The 20% sweet spot was recently confirmed by Bounty Jobs, who conducts an analysis of all the searches that go through their ecosystem (more than $60 million in headhunter fees). More from Bounty Jobs:

Record agency results were driven by strong fees, and even stronger salaries, in 2014. The average dollar agency fee collected in 2014 was $22,113, 6.3% higher than the average fee in 2013 ($20,793) and 29% higher than average fees during the depth of the recession in 2008. Agency fees as a percentage, however, stayed relatively flat at 21.2% of first year salary, as compared to 21.0% in 2013. After a brief stumble in 2008 (when fees declined from 20.2% in 2007 to 19.7%), fees as a percentage have steadily risen every year. Fees as a dollar amount, however, surged in 2013 and 2014, reflecting the strength in salaries offered.

21%.  Of course, you don't negotiate in single percentages, so my conversation outline above holds true.  You do 20% and occasionally give in and do something larger for that "special position".

Good luck with the negotiation!

Comments

Edward Woycenko

If you have an exclusive contigency assignment, the probability of success is only 50% at best. The probability of making a straight contingency deal is 10% and diminishes with each additional firm that a company uses. When you add in website posting, job board posting and social media, the statistcal chances decrease even more. Statistically, the average recruiter invests between $9000-$12000 of their time and money in what amounts to a race to see which resume gets into the company first. Because speed is the issue,quality suffers. Over the past several years, 80% of the people that were hired failed to meet the goals and expectations laid out in the interviewing process contributing to turnover costs of $5 Trillion. A 20% fee probably amounts to a database search and a job posting, not search in the true sense of the word. If you are seeking to put warm buts in cold chairs, you may accomplish that with a 20% contingency search, but if you are seeking someone to knock the skin off the ball, you are probably not going to find that individual using a contingency approach moving forward.

Mike

If average fee is $22,113 and 21.2% "reflecting the strength of salaries offered" at $104,306. Contingency is comfortable in the six-figure jobs.

David Ross

We never accept less than 25% and abhor those who do. I beg actual search professionals to do the same. The problem is any bonehead with a laptop can call themselves recruiters when they should be greeters at Walmart.

Our average fee was just north of $61k last year and 4 of my people billed in the top 1/2 of 1% in the industry. It can be done and those who "accept" 20% as reasonable do the space a huge disservice.

The hiring process in Corporate America is dysfunctional and broken and is only getting worse. Hiring talent should be the largest priority at any company but it has become an after thought, generally, now Corporate recruiter seems like the last stop before someone is given walking papers.

Why do my people average $61K? Because they know their value and stand their ground.

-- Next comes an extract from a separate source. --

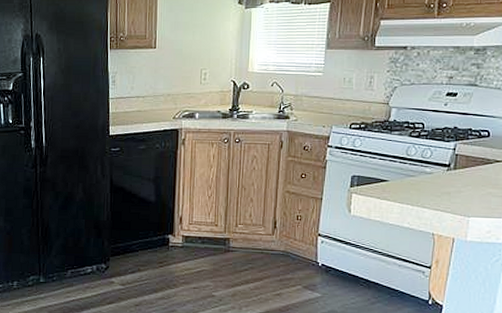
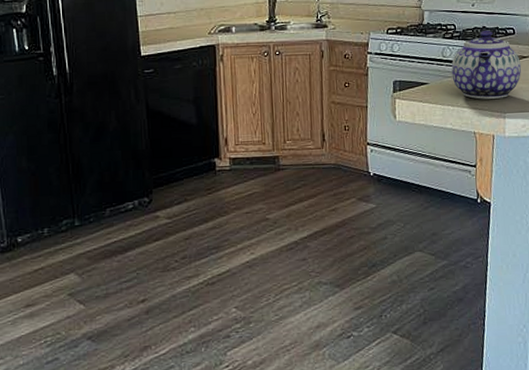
teapot: none [414,130,494,202] -> present [451,30,522,99]

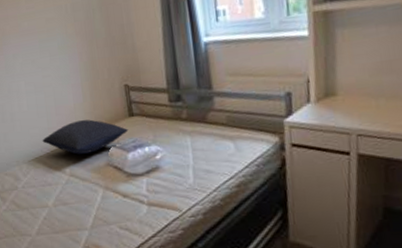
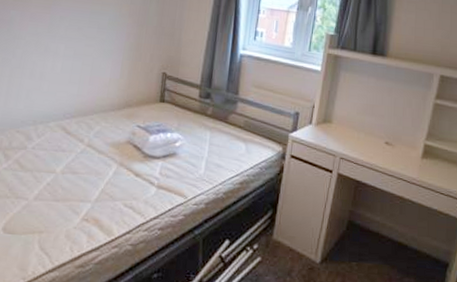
pillow: present [42,119,129,155] -> none [67,94,157,128]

65 million companies in America....plenty of good ones smart enough to understand that you get what you pay for and paying for great talent is never a poor investment.

David Ross

If you have a great pipeline and great talent you should never budge on your fee. It is what it is and, if your "product" is worth it, they will pay. Think of it this way, you are a peddler of people and each one is the ONLY one on the planet. If they are great, a company would be foolish to pass....but most will because they will obsess on the fee, not the reward....most companies don't want the best talent, they want the best talent they can get from "free". The proverbial butt in a seat.....(not a good job description btw but it DOES get it "off your plate")

If you just downloaded a resume (the 85% of recruiters who should be greeters at a Big Box Retailer and stop mucking up the world of actual Talent Professionals because companies paint us with the same brush of incompetence you delivered) from Indeed, you deserve 5%

Actually, you deserve a link to job change away from providing talent for anyone.